__Exercise brief__: Could you give every record again, exactly as it reads?

Stored records

══════════

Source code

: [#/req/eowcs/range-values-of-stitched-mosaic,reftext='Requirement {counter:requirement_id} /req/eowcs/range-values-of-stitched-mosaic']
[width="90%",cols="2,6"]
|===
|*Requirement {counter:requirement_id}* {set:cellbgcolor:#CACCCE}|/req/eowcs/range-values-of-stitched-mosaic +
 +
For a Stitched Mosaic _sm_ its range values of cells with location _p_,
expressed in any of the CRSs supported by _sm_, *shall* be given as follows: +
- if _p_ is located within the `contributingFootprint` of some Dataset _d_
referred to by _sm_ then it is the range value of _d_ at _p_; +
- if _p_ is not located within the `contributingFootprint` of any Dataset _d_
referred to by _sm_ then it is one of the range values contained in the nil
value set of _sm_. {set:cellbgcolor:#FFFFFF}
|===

══════════

__Response for this exercise__:
Source code

: [#/req/eowcs/range-values-of-stitched-mosaic,reftext='Requirement {counter:requirement_id} /req/eowcs/range-values-of-stitched-mosaic']
[width="90%",cols="2,6"]
|===
|*Requirement {counter:requirement_id}* {set:cellbgcolor:#CACCCE}|/req/eowcs/range-values-of-stitched-mosaic +
 +
For a Stitched Mosaic _sm_ its range values of cells with location _p_,
expressed in any of the CRSs supported by _sm_, *shall* be given as follows: +
- if _p_ is located within the `contributingFootprint` of some Dataset _d_
referred to by _sm_ then it is the range value of _d_ at _p_; +
- if _p_ is not located within the `contributingFootprint` of any Dataset _d_
referred to by _sm_ then it is one of the range values contained in the nil
value set of _sm_. {set:cellbgcolor:#FFFFFF}
|===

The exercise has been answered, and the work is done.